La discusión seria ya no debería ser si esos programas deben seguir existiendo (ya son derechos constitucionales) sino el impacto positivo que han tenido en la reducción de la pobreza y la disminución de la desigualdad, así como su sustentabilidad en términos fiscales.
Vivienda, salud y educación: la dimensión menos visible
El informe también coloca en el centro la construcción de vivienda, la ampliación de infraestructura hospitalaria y la expansión de espacios educativos.
En vivienda se plantea una meta de 1.8 millones de unidades durante el sexenio. En salud se reportan nuevos hospitales y cientos de quirófanos modernizados. En educación superior se contabilizan cientos de miles de nuevos espacios.
Aquí hay que distinguir resultados de metas.
No todo lo anunciado está terminado.
Pero tampoco puede decirse que se trate exclusivamente de promesas: existe obra ejecutada, infraestructura en operación y ampliación efectiva de servicios.
La verdadera evaluación tendrá que hacerse a partir del cuarto año del sexenio.
Lo que realmente cambió
Vista desde una perspectiva de 26 años, la transformación más significativa quizá no esté en una sola cifra.
Está en la combinación: más salario + más empleo formal + menor desempleo + inflación contenida + inversión récord + reducción de homicidios + expansión de derechos sociales.
Esa combinación no existía con esta intensidad en los primeros años de Fox, Calderón o Peña.
Tampoco existió durante el primer bienio de López Obrador, golpeado por la pandemia.
Y ahí está la principal diferencia histórica de la gestión responsable e intensa de Claudia Sheinbaum.
La tarea pendiente
Sería un error convertir estos resultados en una licencia para dejar de exigir.
México todavía enfrenta informalidad masiva (problema estructural y crónico), bajo crecimiento potencial, desigualdad regional, violencia criminal, deficiencias en instituciones de salud, problemas de productividad y formidables retos fiscales.
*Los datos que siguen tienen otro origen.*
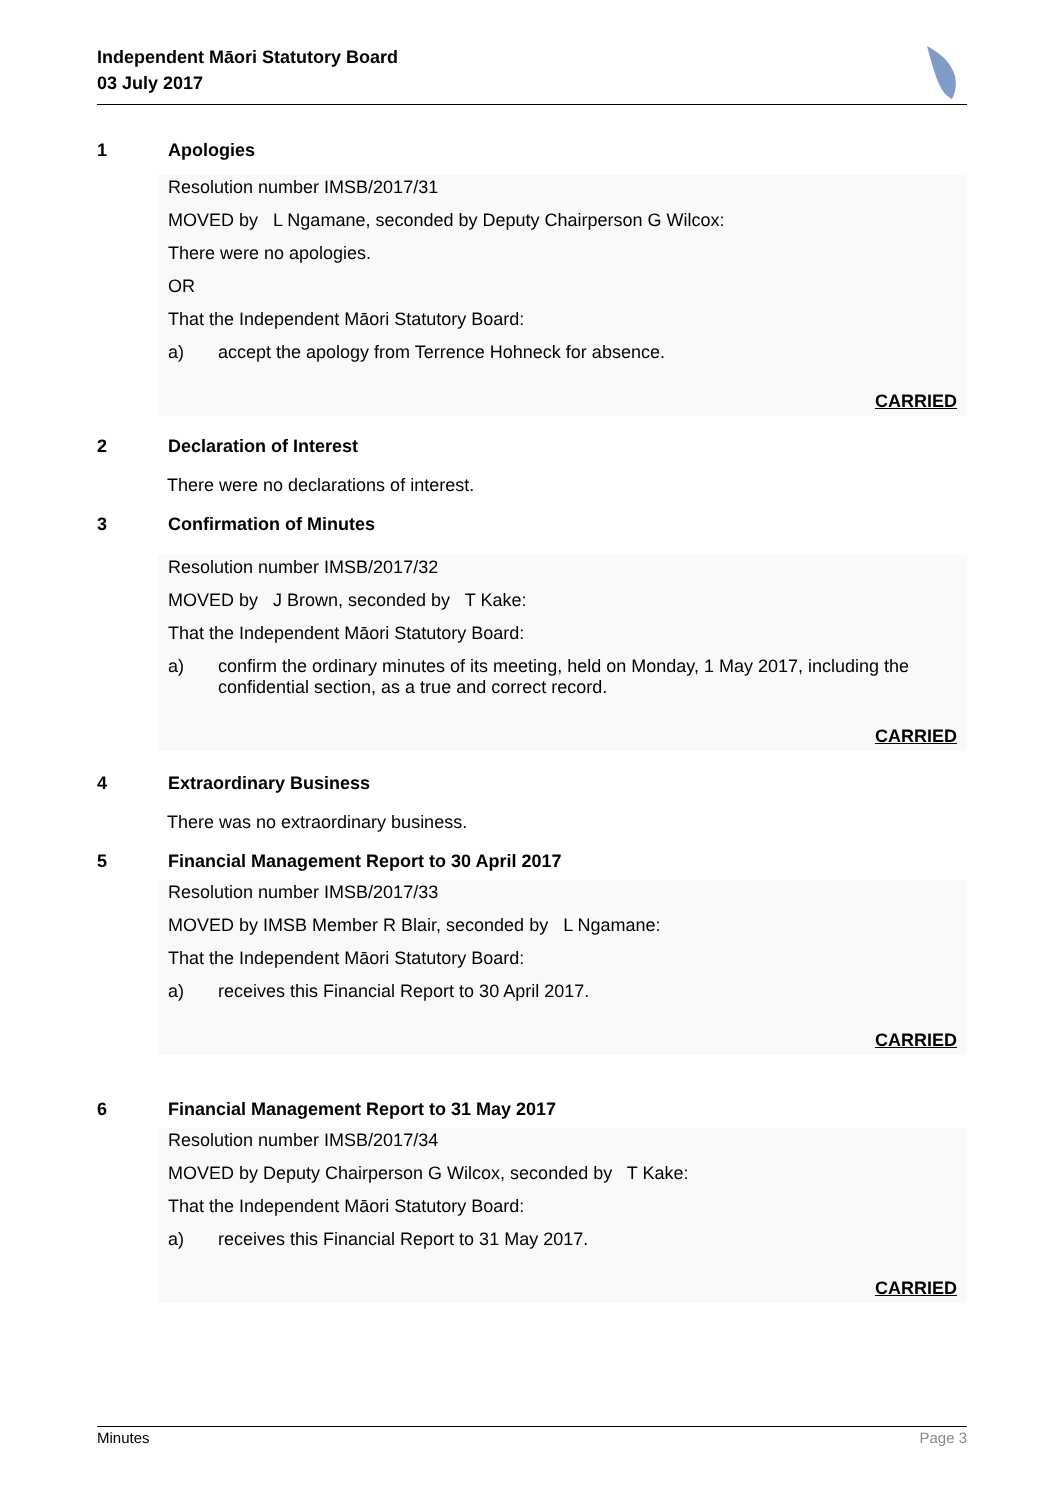Independent Māori Statutory Board
03 July 2017
1 Apologies
Resolution number IMSB/2017/31
MOVED by L Ngamane, seconded by Deputy Chairperson G Wilcox:
There were no apologies.
OR
That the Independent Māori Statutory Board:
a) accept the apology from Terrence Hohneck for absence.
CARRIED
2 Declaration of Interest
There were no declarations of interest.
3 Confirmation of Minutes
Resolution number IMSB/2017/32
MOVED by J Brown, seconded by T Kake:
That the Independent Māori Statutory Board:
a) confirm the ordinary minutes of its meeting, held on Monday, 1 May 2017, including the confidential section, as a true and correct record.
CARRIED
4 Extraordinary Business
There was no extraordinary business.
5 Financial Management Report to 30 April 2017
Resolution number IMSB/2017/33
MOVED by IMSB Member R Blair, seconded by L Ngamane:
That the Independent Māori Statutory Board:
a) receives this Financial Report to 30 April 2017.
CARRIED
6 Financial Management Report to 31 May 2017
Resolution number IMSB/2017/34
MOVED by Deputy Chairperson G Wilcox, seconded by T Kake:
That the Independent Māori Statutory Board:
a) receives this Financial Report to 31 May 2017.
CARRIED
Minutes Page 3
La pregunta decisiva para la segunda mitad del sexenio no es, por tanto, si Claudia Sheinbaum tiene resultados que presumir.
Los tiene.
La pregunta es si podrá transformar esos avances distributivos y sociales en mayor productividad, inversión nueva, crecimiento económico sostenido y bienestar duradero.
Porque ahí se encuentra la frontera entre una administración exitosa y una verdadera transformación estructural.
El veredicto
El Segundo Informe no describe un México perfecto. Tampoco lo pretende.
Describe un país que, en varios indicadores fundamentales, está mejor que hace dos años y que presenta resultados particularmente favorables cuando se le compara con los primeros años de los gobiernos anteriores.
Sus cifras deben auditarse, sus omisiones deben señalarse y sus conclusiones deben someterse a escrutinio.
Pero existe una obligación intelectual elemental: criticar con datos lo que está mal sin negar lo que a todas luces está bien.
Y los datos disponibles permiten afirmar algo que ya no puede reducirse a propaganda: la Cuarta Transformación ha conseguido modificar algunas de las variables que durante décadas parecían intocables —salarios, empleo, transferencias sociales y prioridades de política pública— sin provocar la crisis macroeconómica que sus adversarios pronosticaron.
Ahora viene la prueba mayor.
Hacer que esa redistribución se convierta en crecimiento; que el crecimiento se convierta en productividad; que la productividad se convierta en prosperidad y que la prosperidad llegue, efectivamente, a todos.
Ese será el verdadero juicio de la historia sobre Claudia Sheinbaum Pardo.